I tecnici si erano mostrati contrarii alle proposte di arginare le rive del fiume, dare un'altro sfogo ai canali di scolo della città; deviare una parte della corrente, a monte di Roma, con uno o più canali, e accorciare con tagli opportuni il corso serpeggiante del Tevere al di sotto della città.

Essi avevano invece consigliato di togliere i mulini da Roma; di demolire i resti dei ponti Trionfale e Sublicio, di pulire con gran cura il letto del fiume, di dare maggiore apertura agli archi dei ponti, di rimuovere insomma tutti gli altri ostacoli, tenendo conto anche di quelli prodotti dall'isola tiberina (di San Bartolomeo).

I consigli pratici di questi ingegneri, nota Brioschi, rimasero infruttuosi, e dei loro lavori non è rimasto che il piano di livellamento, che ancor oggi può vantaggiosamente venire consultato.

Il xix secolo conta quattro grandi inondazioni; quelle del 1805, 1843, 1846, e del 1870. La prima accadde il 2 febbraio, mentre Pio VII era a Parigi, ove era andato ad incoronare imperatore Napoleone. In seguito a quella piena, Ponte Molle, che assai aveva sofferto, fu restaurato come oggi lo vediamo. Nei primi decennî del secolo videro la luce nuovi scritti sul Tevere, dei quali son degni di memoria quelli degli archeologi romani Carlo Fea, Nibby, Rasi e Piale.[73]

Anche la piena del 1843 accadde nei primi giorni di febbraio, le due ultime si verificarono il 10 e il 28 decembre. Queste segnano per un caso assai strano, il sorgere e il cadere dello stesso papa, Pio IX, l'ultimo dei papi che ha governato Roma da monarca terreno.

Quando avvenne la prima di queste inondazioni, il 10 dicembre 1846, erano passati solo cinque mesi dall'elezione di Mastai: il nuovo papa festeggiava i trionfi dell'amore e dell'entusiamo d'Italia, come non li ebbe forse mai alcun suo predecessore. Le sue vedute e azioni, ancora colorite idealisticamente, si unirono con la corrente di pensiero del tempo, per favorire quella rivoluzione nazionale, le cui onde scatenate dovevano poi il 20 settembre 1870 inghiottire lo stato della Chiesa.
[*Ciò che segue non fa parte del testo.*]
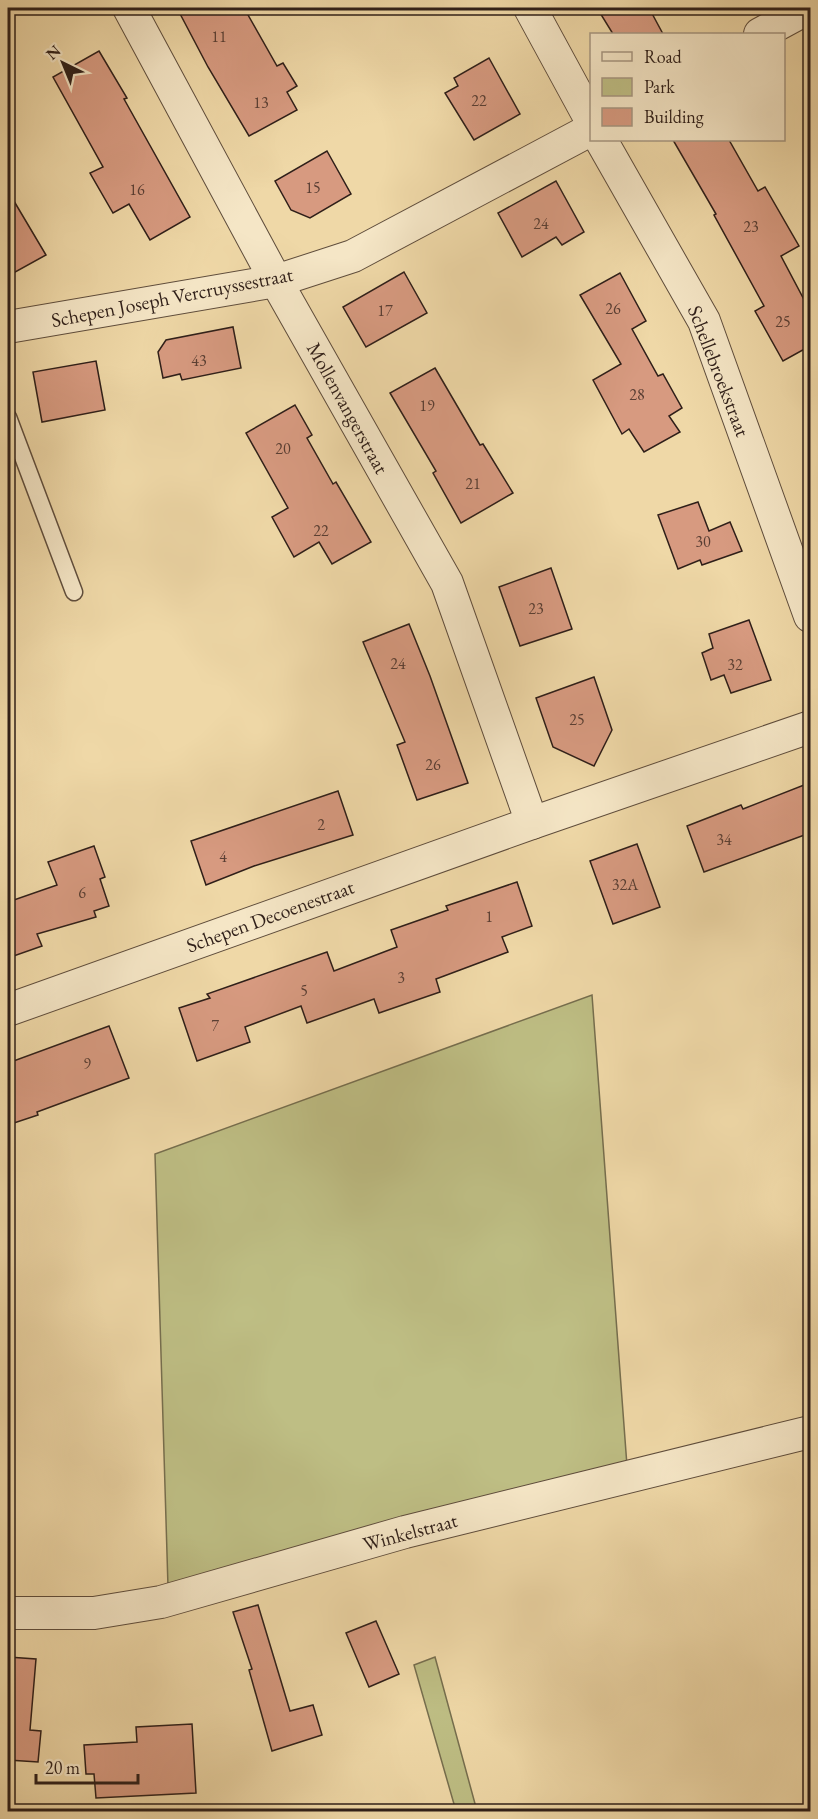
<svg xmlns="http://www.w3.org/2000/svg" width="818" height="1819" font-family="'EB Garamond',serif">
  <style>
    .green { fill: #bebe84; stroke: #766e4e; stroke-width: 1.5 }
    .building { fill: #d79a80; stroke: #2f1f19; stroke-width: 1.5 }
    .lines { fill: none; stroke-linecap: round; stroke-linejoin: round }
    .service-casing { stroke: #5f4d3c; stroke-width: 19 }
    .minor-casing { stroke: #5f4d3c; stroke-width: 34 }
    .service { stroke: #f5e6c6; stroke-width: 16 }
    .minor { stroke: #f5e6c6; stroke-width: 32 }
    .labels { text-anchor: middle; stroke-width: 4.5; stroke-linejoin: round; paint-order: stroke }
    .number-label { font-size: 16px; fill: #593e33 }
    .street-label { font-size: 20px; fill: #2f1f19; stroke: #f5e6c6 }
  </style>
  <rect width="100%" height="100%" fill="#efd8a7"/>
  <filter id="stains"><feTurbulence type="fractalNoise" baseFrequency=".00333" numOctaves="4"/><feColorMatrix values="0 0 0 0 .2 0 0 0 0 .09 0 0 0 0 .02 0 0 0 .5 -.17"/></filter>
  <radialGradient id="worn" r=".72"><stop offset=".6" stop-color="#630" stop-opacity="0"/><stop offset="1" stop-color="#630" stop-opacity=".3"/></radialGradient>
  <!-- green -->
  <g class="green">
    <polygon points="592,995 627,1466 168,1587 155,1154"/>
    <polygon points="435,1657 477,1811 456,1811 414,1665"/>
  </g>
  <!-- building -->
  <g class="building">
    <polygon points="177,8 244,8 277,66 283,63 297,86 287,92 297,110 249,136 208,67"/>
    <polygon points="597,8 649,8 663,34 613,34"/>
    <polygon points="99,51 127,98 124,99 190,217 150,240 129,204 113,213 90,173 103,167 53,77"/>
    <polygon points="489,58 520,114 474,140 445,93 458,86 454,78"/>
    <polygon points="673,140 729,140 758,191 765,187 799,246 781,256 810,311 810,346 783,361 755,311 764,306 714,215 716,214"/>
    <polygon points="327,151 351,194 310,218 291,210 275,181"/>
    <polygon points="556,181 584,232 562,245 556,237 522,257 498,213"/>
    <polygon points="8,191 46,255 8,276"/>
    <polygon points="404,272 427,313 366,347 343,307"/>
    <polygon points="620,273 646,321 632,329 658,376 663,374 682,408 669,416 680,432 644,452 629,429 622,434 593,380 621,364 580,295"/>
    <polygon points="233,327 241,368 182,380 180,374 163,378 158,352 166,340"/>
    <polygon points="96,361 105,410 42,422 33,372"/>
    <polygon points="435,368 480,445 483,444 513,493 461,523 433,473 436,471 390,393"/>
    <polygon points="295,405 312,435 307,438 333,484 336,482 371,542 332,564 319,542 294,557 272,517 288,508 246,433"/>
    <polygon points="698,502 709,531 730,522 742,551 702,565 700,560 678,569 658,515"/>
    <polygon points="551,568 572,629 520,646 499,587"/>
    <polygon points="749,620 771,680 731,693 724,675 711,680 702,653 713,648 709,634"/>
    <polygon points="409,624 430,676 468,783 417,800 397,745 405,742 363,642"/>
    <polygon points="594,677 612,730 594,766 553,747 536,698"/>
    <polygon points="804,785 806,792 810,790 810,833 704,872 687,826 741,805 743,809"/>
    <polygon points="338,791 353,835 254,866 206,885 191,841"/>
    <polygon points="637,844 660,907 613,924 590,861"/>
    <polygon points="94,846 105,877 100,879 109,906 94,911 96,917 37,934 42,946 8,958 8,902 57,885 48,862"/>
    <polygon points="517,882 532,926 502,937 508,952 436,979 440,992 379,1013 374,999 307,1023 301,1006 245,1027 250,1042 197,1061 179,1008 210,998 207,994 327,952 334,971 397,947 391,930 448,910 446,906"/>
    <polygon points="109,1026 129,1078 37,1112 38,1115 8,1125 8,1063"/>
    <polygon points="258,1605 290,1711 313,1705 322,1735 272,1751 249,1670 252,1669 233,1612"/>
    <polygon points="376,1621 399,1674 369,1687 346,1633"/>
    <polygon points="8,1657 36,1659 30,1730 41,1731 38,1762 8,1760"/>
    <polygon points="192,1724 196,1793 96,1798 94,1774 86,1774 84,1745 137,1742 136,1727"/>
  </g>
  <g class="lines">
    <defs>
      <polyline id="service" points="8,417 74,592"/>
      <g id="minor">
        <polyline points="129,8 276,281 447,583 532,823"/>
        <polyline points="530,8 592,122"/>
        <polyline points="760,34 808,8"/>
        <polyline points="601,140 704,321 810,616"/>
        <polyline points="8,327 276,281 353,256 592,129"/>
        <polyline points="8,1010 532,823 810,727"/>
        <polyline points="8,1613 94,1613 161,1602 405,1532 810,1432"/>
      </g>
    </defs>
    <!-- service casing -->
    <use href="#service" class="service-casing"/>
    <!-- minor casing -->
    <use href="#minor" class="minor-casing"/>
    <!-- service -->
    <use href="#service" class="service"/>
    <!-- minor -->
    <use href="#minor" class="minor"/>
  </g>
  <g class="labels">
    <!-- number labels -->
    <g class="number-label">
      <text x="219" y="42">11</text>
      <text x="479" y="106">22</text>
      <text x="261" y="108">13</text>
      <text x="313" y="193">15</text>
      <text x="137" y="195">16</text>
      <text x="541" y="229">24</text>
      <text x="751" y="232">23</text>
      <text x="613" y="314">26</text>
      <text x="385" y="316">17</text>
      <text x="783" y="327">25</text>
      <text x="199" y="366">43</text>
      <text x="637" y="400">28</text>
      <text x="427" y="411">19</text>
      <text x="283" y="454">20</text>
      <text x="473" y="489">21</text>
      <text x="321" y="536">22</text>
      <text x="703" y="547">30</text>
      <text x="536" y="614">23</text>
      <text x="398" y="669">24</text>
      <text x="735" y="670">32</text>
      <text x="577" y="725">25</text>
      <text x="433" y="770">26</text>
      <text x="321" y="830">2</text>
      <text x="724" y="845">34</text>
      <text x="223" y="862">4</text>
      <text x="625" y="890">32A</text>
      <text x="82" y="898">6</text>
      <text x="489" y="922">1</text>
      <text x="401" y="983">3</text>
      <text x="304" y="996">5</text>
      <text x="215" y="1031">7</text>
      <text x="87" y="1069">9</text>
    </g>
    <!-- street labels -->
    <g class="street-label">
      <text transform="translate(172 297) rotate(-11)" y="7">Schepen Joseph Vercruyssestraat</text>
      <text transform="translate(719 371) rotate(69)" y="7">Schellebroekstraat</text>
      <text transform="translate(348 408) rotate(61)" y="7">Mollenvangerstraat</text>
      <text transform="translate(270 916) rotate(-20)" y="7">Schepen Decoenestraat</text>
      <text transform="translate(410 1532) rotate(-15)" y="7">Winkelstraat</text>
    </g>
  </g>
  <!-- margin -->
  <rect width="818" height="1819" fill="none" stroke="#efd8a7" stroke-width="30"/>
  <rect x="9" y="9" width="800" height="1801" fill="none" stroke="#2f1f19" stroke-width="3"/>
  <rect x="15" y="15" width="788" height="1789" fill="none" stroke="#2f1f19" stroke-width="1.5"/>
  <!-- legend -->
  <rect x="590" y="33" width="195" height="108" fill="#f5e6c6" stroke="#a69681" stroke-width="1.5"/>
  <rect x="602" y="52" width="30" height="9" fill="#f5e6c6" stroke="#a69681" stroke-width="1.5"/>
  <text x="644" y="63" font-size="18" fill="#2f1f19">Road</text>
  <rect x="602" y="78" width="30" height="18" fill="#bebe84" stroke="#a69681" stroke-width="1.5"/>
  <text x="644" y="93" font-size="18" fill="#2f1f19">Park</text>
  <rect x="602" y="108" width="30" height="18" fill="#d79a80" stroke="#a69681" stroke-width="1.5"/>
  <text x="644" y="123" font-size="18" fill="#2f1f19">Building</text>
  <!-- north arrow -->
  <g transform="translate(63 63) rotate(317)" stroke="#f5e6c6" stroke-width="4.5" paint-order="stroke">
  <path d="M0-4.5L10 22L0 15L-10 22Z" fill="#2f1f19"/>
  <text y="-9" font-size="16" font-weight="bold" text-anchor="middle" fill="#2f1f19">N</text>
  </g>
  <!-- scale -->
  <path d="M36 1774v9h102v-9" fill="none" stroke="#2f1f19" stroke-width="3"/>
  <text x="45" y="1774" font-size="18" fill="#2f1f19" stroke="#f5e6c6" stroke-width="4.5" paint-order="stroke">20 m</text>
  <rect width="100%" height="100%" filter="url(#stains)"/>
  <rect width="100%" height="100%" fill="url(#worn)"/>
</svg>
Ma quando avvenne l'inondazione del 28 dicembre 1870, Pio IX vide le sue devastazioni come pontefice infallibile, ma anche come principe detronizzato e volontario prigioniero in Vaticano. Nello stesso tempo Napoleone III, precipitato dal trono, giaceva prigioniero in un castello tedesco!

L'inondazione del 1870 sarà forse l'ultima a devastare la città di Roma; se si può supporre che il nuovo governo trovi il vero rimedio al male. Esso ha trovato la questione totalmente insoluta, perchè dal 1803, sotto il governo pontificio non si mandò innanzi la cosa: si presero solo le misure relative al fiume dagli ingegneri Benedetti e Venturoli; fu messo l'idrometro a Ripetta, e diminuito il numero dei mulini galleggianti, che datavano dal tempo di Belisario, come asserisce Procopio.

Col 1o gennaio 1871 comincia una nuova era nella vessata questione del Tevere. Le Commissioni di ingegneri del governo italiano e del municipio romano gareggiarono in attività. Ne risultarono molti lavori tecnici e memorie degli ingegneri Canevari[74], Possenti, Vescovali e Baccarini. Furono pubblicate altre opere private: ho già nominate quelle del Brioschi, che del resto appartiene alla Commissione, e raccomando ai lettori in modo speciale l'opera del Carcani pubblicata prima del 1870, alla quale debbo molte notizie, particolarmente per quel che riguarda i tempi antichi.[75]